Different neighborhoods, same involvement
Community involvement and a focus on social justice are not new for Brockley. Before enrolling at at Lehigh, she served in the Peace Corps as a community environmental management volunteer, living in Levanto, a remote village in northern Peru. She sees similarities between the community work she does now in Allentown and the work she was doing just a year ago.
“A large part of the methodology is the same. Thankfully it’s simple in foundation: You have to be interested in someone else’s life. Be present in the community. The intersection between want and need is not your decision. Movements depend on the community developing that; however, facilitating a transfer of skills and ideas is important, and that’s where I come in.”
In Peru, Brockley developed three significant projects—a climate-change field course with high-school students, a reforestation project with farmers and a women-focused artisan group. Alta (Artesania Levantina de Turismo y Artisanas) is dedicated to creating alternative sources of income for women in the village and reducing the reliance on agriculture while promoting and empowering women in nontraditional leadership roles.
Brockley lived in a village of about 500 people. She was one of the newest members sent to the region, which is located 24 hours by bus from the capital city of Lima over mountainous terrain.
Working in the Peace Corps, Brockley says, taught her the importance of being able to work with other people, especially when the barriers are not just difference of opinion, but also language and culture.

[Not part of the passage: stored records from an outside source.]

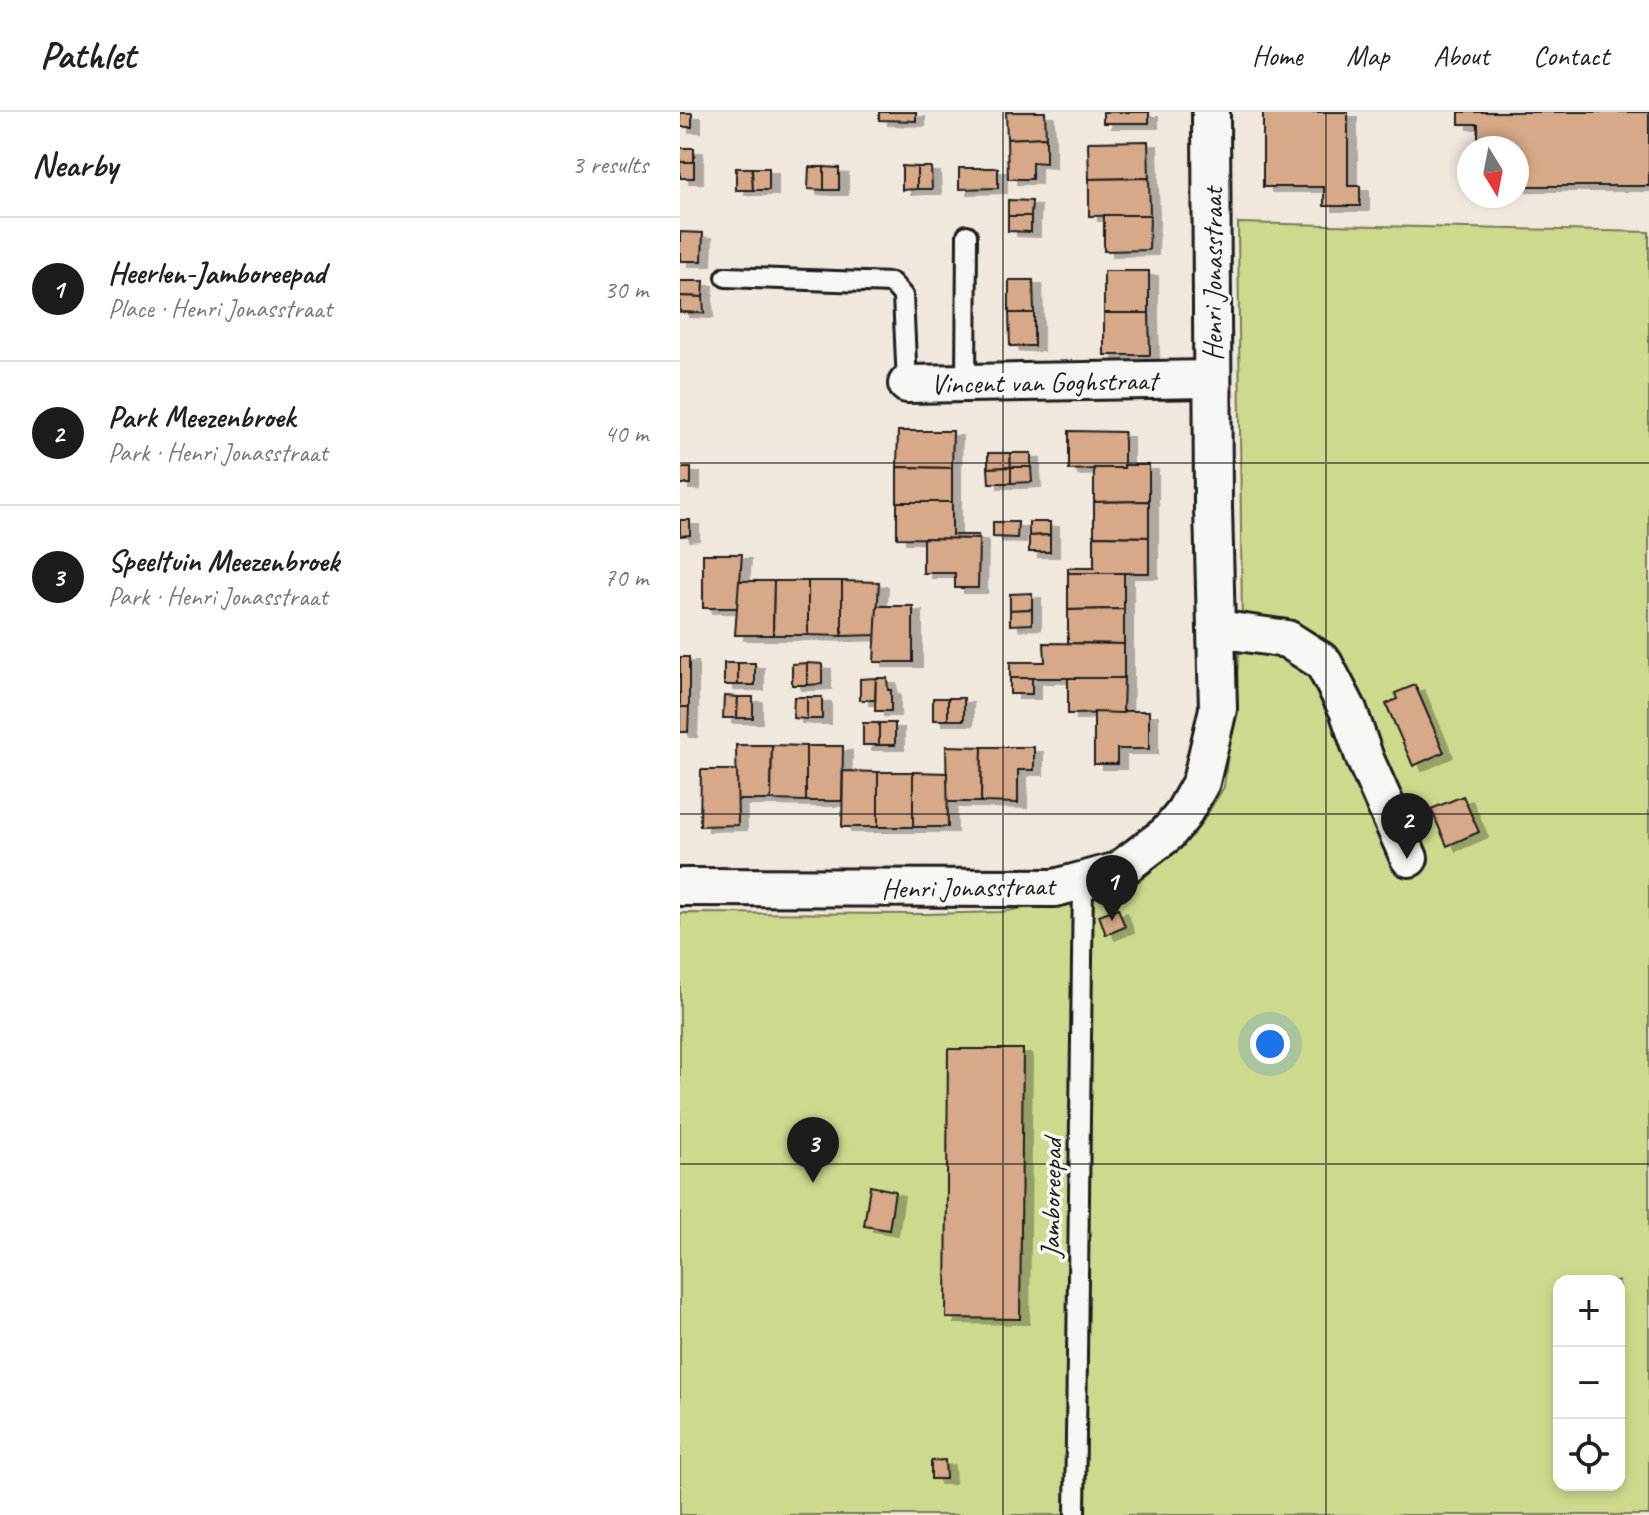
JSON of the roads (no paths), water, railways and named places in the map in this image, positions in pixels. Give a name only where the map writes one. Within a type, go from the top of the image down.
[{"type":"street","name":"Henri Jonasstraat","points":[[680,887],[1055,888],[1118,871],[1167,834],[1182,816],[1201,782],[1218,709],[1211,112]]},
{"type":"street","name":"Vincent van Goghstraat","points":[[907,384],[1212,379]]},
{"type":"street","points":[[1217,629],[1287,639],[1323,662],[1348,710],[1365,759],[1409,858]]},
{"type":"lane","points":[[966,382],[967,235]]},
{"type":"lane","name":"Vincent van Goghstraat","points":[[726,277],[892,283],[903,296],[907,384]]},
{"type":"lane","name":"Jamboreepad","points":[[1075,1515],[1083,881]]},
{"type":"place","name":"Park Meezenbroek","points":[[1407,859]]},
{"type":"place","name":"Heerlen-Jamboreepad","points":[[1112,921]]},
{"type":"place","name":"Speeltuin Meezenbroek","points":[[813,1183]]}]
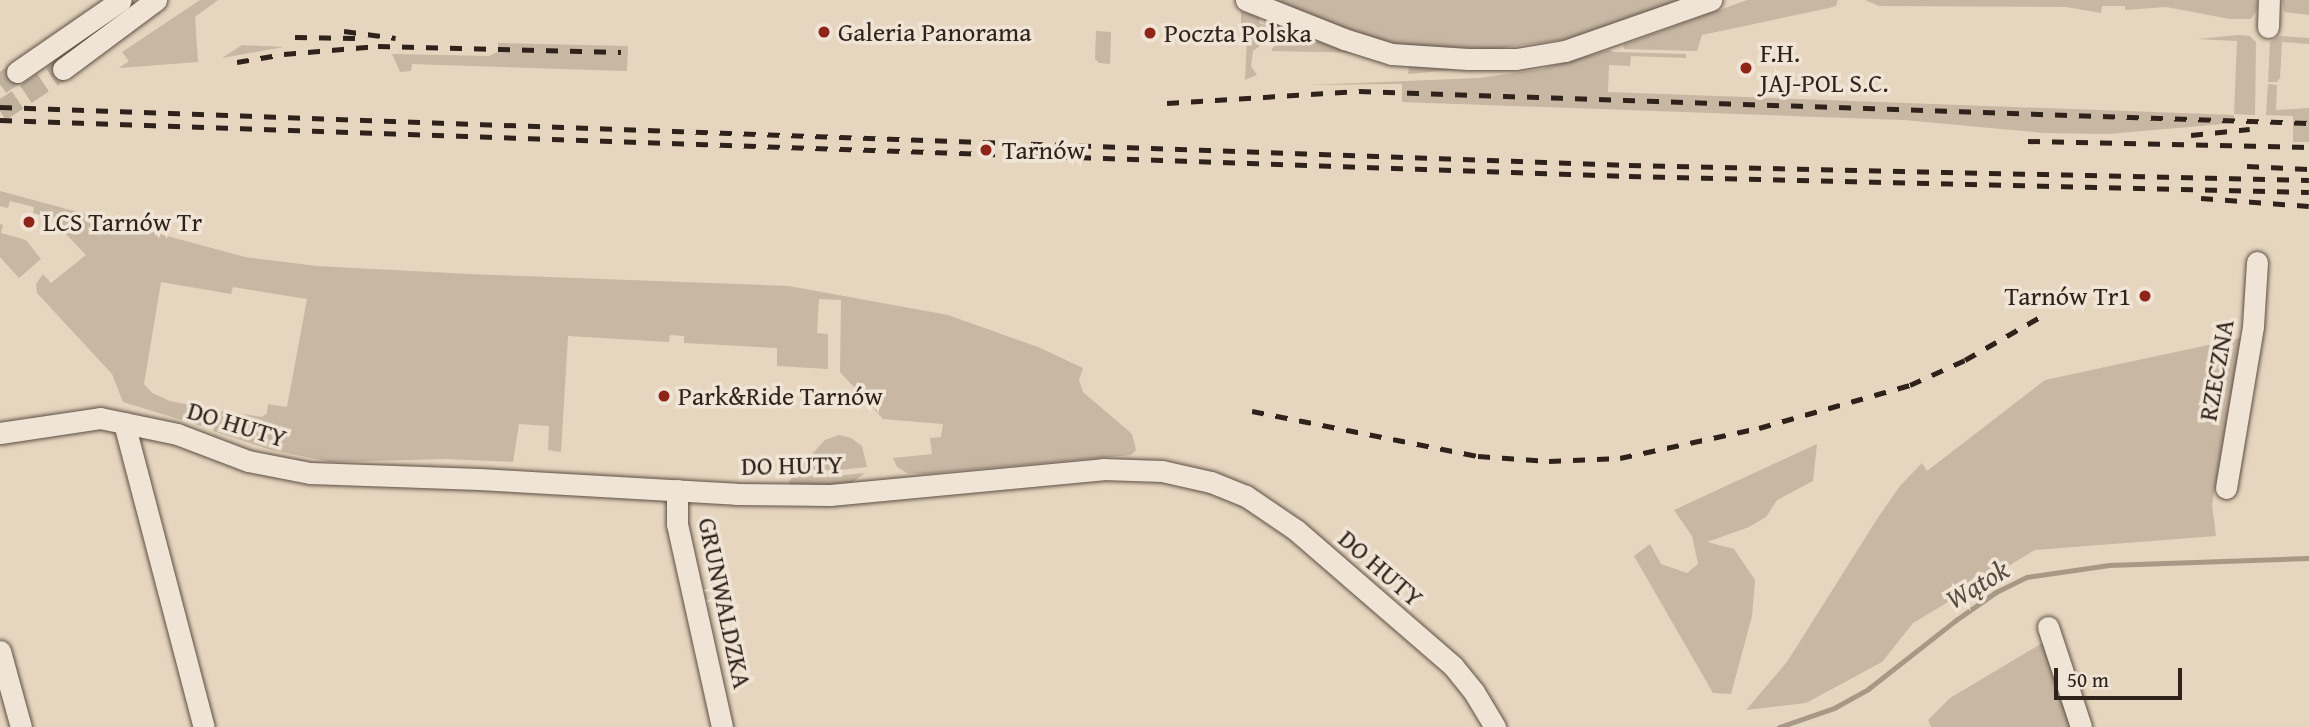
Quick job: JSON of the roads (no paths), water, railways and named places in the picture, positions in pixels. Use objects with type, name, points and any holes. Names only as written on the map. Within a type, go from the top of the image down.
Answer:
[{"type":"street","points":[[17,72],[121,0]]},
{"type":"street","points":[[63,69],[156,0]]},
{"type":"street","points":[[1246,0],[1344,39],[1392,54],[1468,59],[1516,59],[1565,51],[1711,0]]},
{"type":"street","points":[[2268,27],[2269,0]]},
{"type":"street","name":"RZECZNA","points":[[2226,488],[2253,326],[2258,262]]},
{"type":"street","name":"DO HUTY","points":[[0,433],[100,418],[177,434],[248,461],[310,473],[736,494],[830,495],[1130,468],[1163,471],[1211,482],[1246,496],[1296,530],[1453,666],[1474,692],[1495,727]]},
{"type":"street","points":[[124,423],[204,727]]},
{"type":"street","name":"GRUNWALDZKA","points":[[677,490],[677,524],[722,727]]},
{"type":"street","points":[[2048,627],[2081,727]]},
{"type":"street","points":[[0,651],[21,727]]},
{"type":"waterway","name":"Wątok","points":[[1779,727],[1834,708],[1868,689],[1956,620],[1996,592],[2027,577],[2109,565],[2309,558]]},
{"type":"tunnel","points":[[0,111],[63,69]]},
{"type":"tunnel","points":[[0,84],[17,72]]},
{"type":"railway","points":[[344,31],[396,38]]},
{"type":"railway","points":[[295,37],[355,38]]},
{"type":"railway","points":[[237,62],[284,54],[378,46],[621,52]]},
{"type":"railway","points":[[1167,103],[1359,91],[2309,123]]},
{"type":"railway","points":[[0,107],[1629,165],[2309,180]]},
{"type":"railway","points":[[0,120],[1629,176],[2309,192]]},
{"type":"railway","points":[[2191,135],[2250,129]]},
{"type":"railway","points":[[2028,141],[2309,147]]},
{"type":"railway","points":[[2247,166],[2309,169]]},
{"type":"railway","points":[[2201,198],[2309,206]]},
{"type":"railway","points":[[1252,411],[1478,456],[1549,461],[1620,458],[1759,428],[1910,385],[1965,360],[2040,317]]},
{"type":"place","name":"Galeria Panorama","points":[[824,32]]},
{"type":"place","name":"Poczta Polska","points":[[1150,33]]},
{"type":"place","name":"F.H. JAJ-POL S.C.","points":[[1746,68]]},
{"type":"place","name":"Tarnów","points":[[986,150]]},
{"type":"place","name":"LCS Tarnów Tr","points":[[29,222]]},
{"type":"place","name":"Tarnów Tr1","points":[[2145,296]]},
{"type":"place","name":"Park&Ride Tarnów","points":[[664,396]]}]
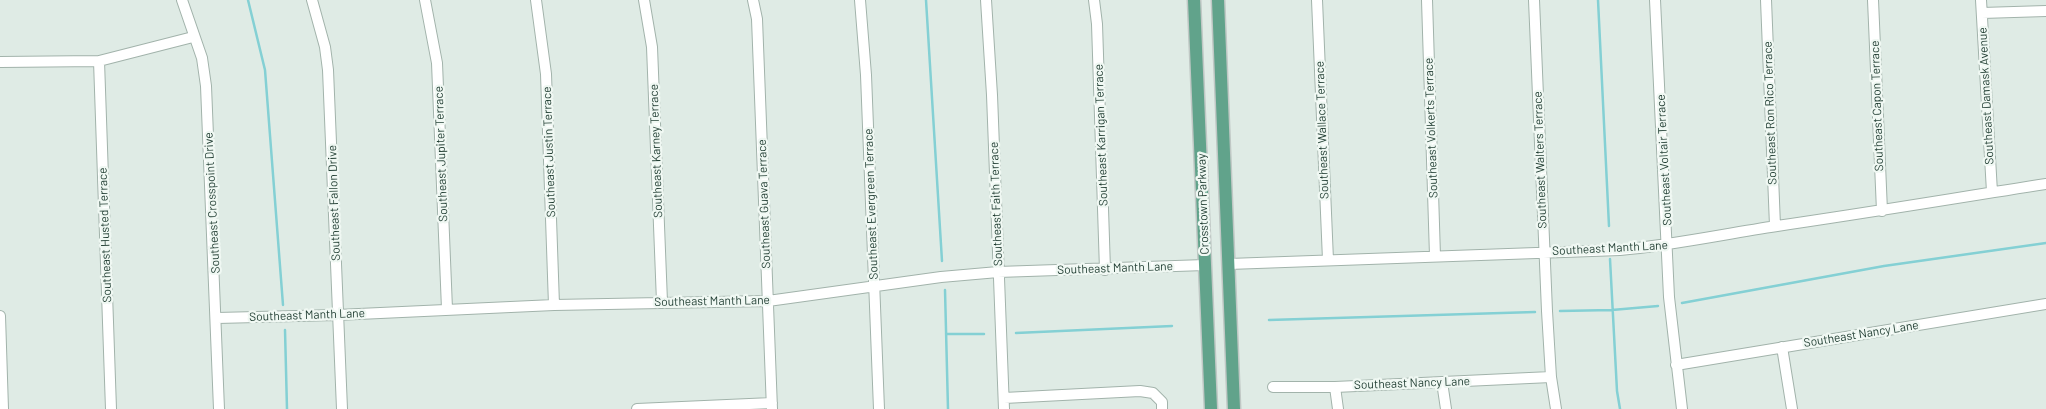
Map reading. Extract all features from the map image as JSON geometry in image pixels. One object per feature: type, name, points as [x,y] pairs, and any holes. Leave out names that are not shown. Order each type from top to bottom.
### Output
[{"type":"main road","name":"Crosstown Parkway","points":[[1194,0],[1211,409]]},
{"type":"main road","name":"Crosstown Parkway","points":[[1218,0],[1234,409]]},
{"type":"main road","points":[[1198,77],[1207,85],[1222,84]]},
{"type":"street","name":"Southeast Crosspoint Drive","points":[[182,0],[193,37],[202,58],[206,86],[220,409]]},
{"type":"street","name":"Southeast Fallon Drive","points":[[312,0],[325,47],[328,70],[342,409]]},
{"type":"street","name":"Southeast Jupiter Terrace","points":[[425,0],[437,63],[447,309]]},
{"type":"street","name":"Southeast Justin Terrace","points":[[536,0],[546,74],[554,305]]},
{"type":"street","name":"Southeast Karney Terrace","points":[[644,0],[652,46],[662,302]]},
{"type":"street","name":"Southeast Guava Terrace","points":[[753,0],[757,19],[772,406]]},
{"type":"street","name":"Southeast Evergreen Terrace","points":[[860,0],[866,75],[879,409]]},
{"type":"street","name":"Southeast Faith Terrace","points":[[986,0],[992,95],[1004,409]]},
{"type":"street","name":"Southeast Karrigan Terrace","points":[[1094,0],[1097,24],[1105,270]]},
{"type":"street","name":"Southeast Wallace Terrace","points":[[1317,0],[1328,260]]},
{"type":"street","name":"Southeast Volkerts Terrace","points":[[1427,0],[1435,256]]},
{"type":"street","name":"Southeast Walters Terrace","points":[[1534,0],[1544,252],[1551,377],[1556,409]]},
{"type":"street","name":"Southeast Voltair Terrace","points":[[1655,0],[1669,297],[1682,409]]},
{"type":"street","name":"Southeast Ron Rico Terrace","points":[[1766,0],[1775,226]]},
{"type":"street","name":"Southeast Capon Terrace","points":[[1873,0],[1882,211]]},
{"type":"street","name":"Southeast Damask Avenue","points":[[1981,0],[1992,192]]},
{"type":"street","points":[[1982,12],[2046,11]]},
{"type":"street","points":[[0,62],[99,61],[193,37]]},
{"type":"street","name":"Southeast Husted Terrace","points":[[99,61],[111,409]]},
{"type":"street","name":"Southeast Manth Lane","points":[[1228,264],[1620,250],[1668,245],[1775,226],[1882,211],[2046,184]]},
{"type":"street","name":"Southeast Manth Lane","points":[[217,318],[337,315],[554,305],[768,301],[874,288],[941,277],[998,272],[1105,270],[1205,265]]},
{"type":"street","name":"Southeast Nancy Lane","points":[[1676,365],[2046,304]]},
{"type":"street","points":[[0,316],[3,409]]},
{"type":"street","points":[[1782,347],[1792,409]]},
{"type":"street","name":"Southeast Nancy Lane","points":[[1273,388],[1551,377]]},
{"type":"street","points":[[1442,382],[1446,409]]},
{"type":"street","points":[[1335,387],[1338,409]]},
{"type":"street","points":[[1004,398],[1140,391],[1153,393],[1162,402],[1162,409]]},
{"type":"street","points":[[637,409],[772,406]]},
{"type":"waterway","points":[[248,0],[265,70],[283,305]]},
{"type":"waterway","points":[[926,0],[942,261]]},
{"type":"waterway","points":[[1598,0],[1609,226]]},
{"type":"waterway","points":[[1682,303],[1884,266],[2046,243]]},
{"type":"waterway","points":[[1610,259],[1617,391],[1620,409]]},
{"type":"waterway","points":[[945,290],[948,409]]},
{"type":"waterway","points":[[1560,311],[1612,310],[1658,306]]},
{"type":"waterway","points":[[1269,320],[1535,312]]},
{"type":"waterway","points":[[1016,333],[1172,326]]},
{"type":"waterway","points":[[285,330],[287,409]]},
{"type":"waterway","points":[[946,334],[984,334]]}]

“It will grind down everything you think you know about interacting with and organizing people,” she says, “and I think that’s true for any community development effort. It’s not about your ideas; it’s about theirs. It’s how you fit into that mold and how you can help facilitate and achieve with them for them. It teaches you to collaborate with people on a more holistic level.”
After leaving the Peace Corps and before enrolling in the EPD program, Brockley served as a fellow at the Mars Desert Research Station (MDRS) in Utah. She was part of an astronomy/ecological team that examined what it might be like to sustain life on Mars. Over the summer she fixed telescopic equipment and developed projects the crew will conduct over the coming year in the station’s greenhouse. She also studied complementary species growth to determine how to provide the best nutrition in an astronaut’s diet.
Brockley has put her background to use in the EPD program. She recently was selected as a civil society delegate for a Research and Independent Non-Governmental Organization and travelled to Warsaw, Poland, to attend the Committee of the Parties 19, United Nations Framework Convention on Climate Change (UNFCCC).
The opportunity came from her undergraduate alma mater, Moravian College, which sends students and faculty to the conference each year, and it was supported by funding from the Environmental Initiative through the EPD program. It consisted of 12 days of workshops and negotiation exercises during which participants discussed the same questions that the EPD asks of its grad students: How do you improve policy decisions surrounding environmental debates?
“Science and policy are complementary,” says Brockley. “Questions always focus on who or what will make the science more approachable, more digestible. My coursework in the EPD program has taken me into parts of environmental policy I never considered previously, and I think that is a great benefit.”